Document excerpt:
Then how do you store information that needs to be passed across
optimization passes -- you can not possibly dump all of them into the
core IR. In fact, anything that is derived from (via analysis) but not
part of the core IR need to worry about update and maintenance. In
current GIMPLE, we can find many such instances -- DU chains, Memory
SSA, control flow information, as well as flags like visited,
no_warning, PLF (?), etc. Have a unified way of representing them is a
good thing so that 1) make the IR lean and mean; 2) avoid too many
different side data structures.  The important thing is to have a good
verifier to catch insanity and inconsistency of the annotation after
each pass.

Thanks,

David


>
>> Similarly (not related to this discussion), LoopInfo structure can be
>> introduced to annotate loop back edge jumps to allow FE to pass useful
>> information at loop level. For floating pointer operations, things
>> like the precision constraint, sensitivity to floating environment etc
>> can be recorded in FPInfo.
>
> Yes, the idea is to keep the loop structures live throughout the whole
> compilation. ?Just somebody needs to do the last 1% of work.
>
> Richard.
>
>> T
>>
>>
>>>>> Restricting ourselves to use the existing target attribute at the
>>>>> beginning (with a single, compiler-generated selector function)
>>>>> is probably good enough to get a prototype up and running.
>>>>> Extending it to arbitrary selector-function, value pairs using a
>>>>> new attribute is then probably easy (I don't see the exact use-case
>>>>> for that yet, but I suppose it exists if you say so).

Task instructions: Pick up the email thread on compiler IR annotations where it stops, and write the next few lines in the same style.

Provided material:
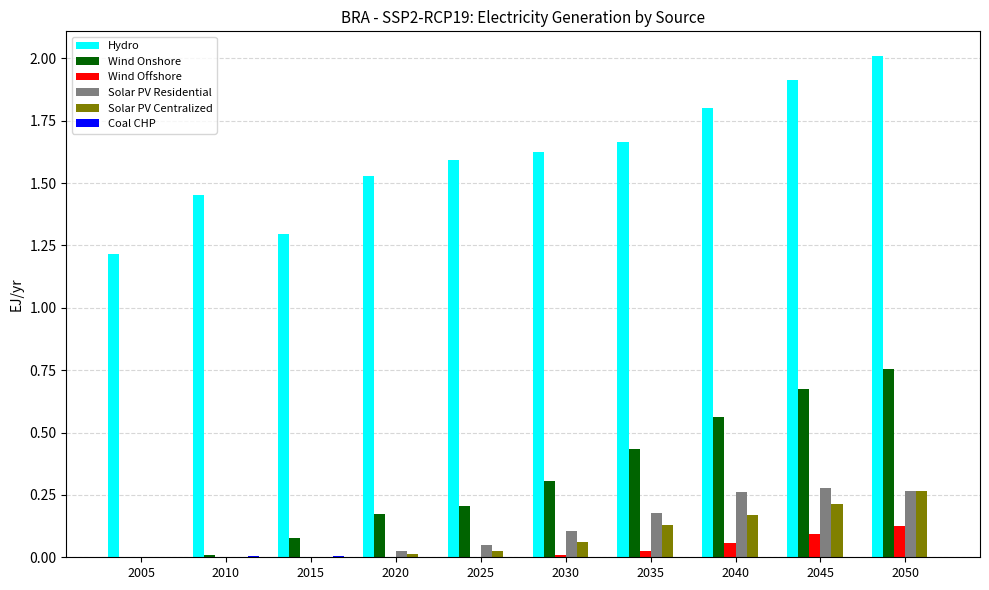

What is the greatest value displayed?

2.0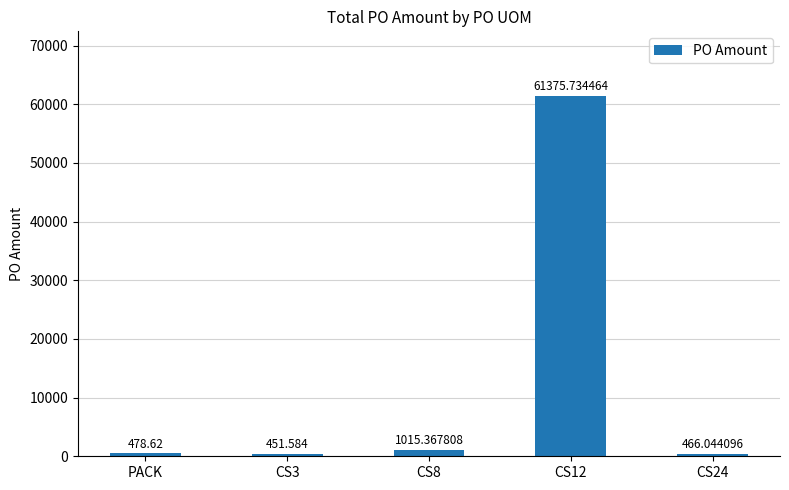

At which category does the chart reach its peak across all series?

CS12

Answer space:
>>>>
>>>> For the use cases, CPU model will be looked at instead of just the
>>>> core architecture -- this will give use more information about the
>>>> numbrer of cores, size of caches etc. Intel's runtime library does
>>>> this checkiing at start up time so that the multi-versioned code can
>>>> look at those and make the appropriate decisions.
>>>>
>>>> It will be even more complicated for arm processors -- which can have
>>>> the same processor cores but configured differently w.r.t VFP, NEON
>>>> etc.
>>>
>>> Ah, indeed. ?I hadn't thought about the tuning for different variants
>>> as opposed to enabling HW features. ?So the interface for overloading
>>> would be sth like
>>>
>>> enum X { Foo = 0, Bar = 5 };
>>>
>>> enum X select () { return Bar; }
>>>
>>> void foo (void) __attribute__((dispatch(select, Bar)));
>>>
>>
>> Yes, for overloading -- something like this looks good.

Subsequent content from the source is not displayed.